WHAT THE TASK ASKS: Return the listing verbatim, images left out.

THE INPUT:
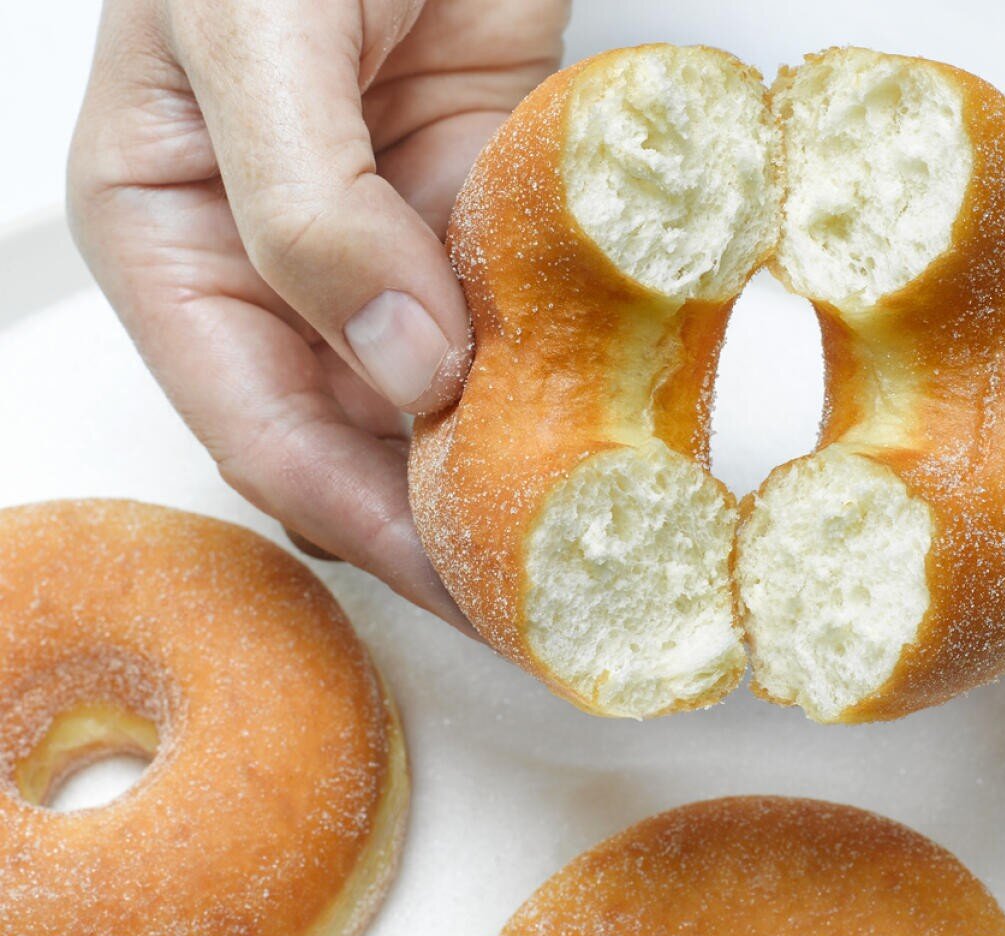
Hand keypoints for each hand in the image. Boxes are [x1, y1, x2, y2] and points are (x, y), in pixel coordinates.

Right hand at [68, 0, 567, 630]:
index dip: (365, 521)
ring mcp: (384, 237)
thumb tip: (398, 367)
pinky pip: (512, 310)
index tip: (462, 587)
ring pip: (442, 391)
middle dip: (441, 519)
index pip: (263, 428)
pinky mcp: (473, 201)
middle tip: (545, 591)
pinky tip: (609, 424)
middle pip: (357, 435)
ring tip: (591, 538)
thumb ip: (306, 208)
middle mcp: (279, 262)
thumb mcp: (251, 37)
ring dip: (507, 461)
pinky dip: (553, 368)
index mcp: (175, 239)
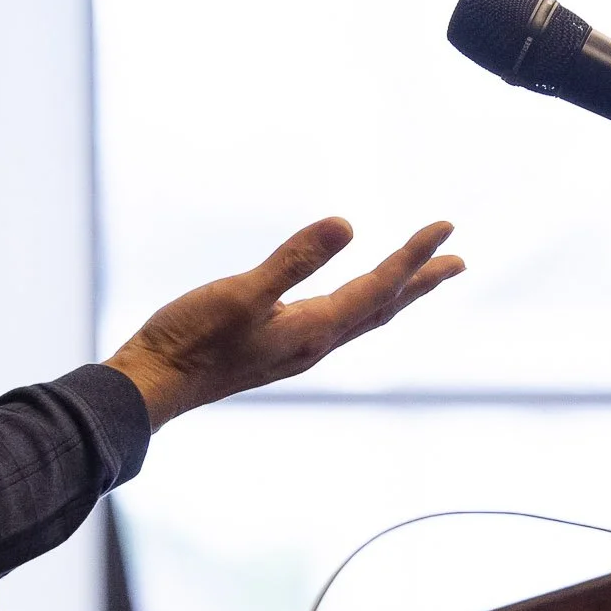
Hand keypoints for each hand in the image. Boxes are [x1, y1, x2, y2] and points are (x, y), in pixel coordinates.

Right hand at [105, 219, 464, 429]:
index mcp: (313, 329)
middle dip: (421, 282)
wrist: (153, 384)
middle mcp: (314, 343)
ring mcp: (296, 348)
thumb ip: (293, 260)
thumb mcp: (241, 293)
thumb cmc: (191, 339)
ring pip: (361, 318)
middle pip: (382, 309)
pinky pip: (336, 322)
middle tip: (458, 260)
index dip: (414, 257)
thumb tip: (347, 225)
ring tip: (417, 279)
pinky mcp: (277, 348)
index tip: (445, 227)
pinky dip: (358, 304)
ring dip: (394, 294)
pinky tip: (345, 301)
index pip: (379, 288)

ANSWER TO THIS PROBLEM:
Hand keypoints for each hand in the image. Boxes are [x1, y1, x2, y2] and points are (x, y), in pixel coordinates.

Right hand at [68, 0, 567, 630]:
index dip: (365, 521)
ring mcp: (384, 237)
thumb tip: (398, 367)
pinky pip: (512, 310)
index tip: (462, 587)
ring pip: (442, 391)
middle dip: (441, 519)
index pip: (263, 428)
pinky mcp: (473, 201)
middle tip: (545, 591)
pinky tip: (609, 424)
middle pip: (357, 435)
ring tip: (591, 538)
thumb ip: (306, 208)
middle mcp: (279, 262)
thumb mcp: (251, 37)
ring dip: (507, 461)
pinky dip: (553, 368)
index mcp: (175, 239)
Hand keypoints for each hand in the image. Boxes are [x1, y1, x2, y2] and points are (x, y), in pixel coordinates.

Right hand at [105, 219, 464, 429]:
index mcp: (313, 329)
middle dip: (421, 282)
wrist: (153, 384)
middle mcp: (314, 343)
ring mcp: (296, 348)
thumb ip: (293, 260)
thumb mcp: (241, 293)
thumb cmc: (191, 339)
ring pip: (361, 318)
middle pip: (382, 309)
pinky pip: (336, 322)
middle tip: (458, 260)
index dip: (414, 257)
thumb tip: (347, 225)
ring tip: (417, 279)
pinky mcp: (277, 348)
index tip: (445, 227)
pinky dip: (358, 304)
ring dip: (394, 294)
pinky tip: (345, 301)
index pip: (379, 288)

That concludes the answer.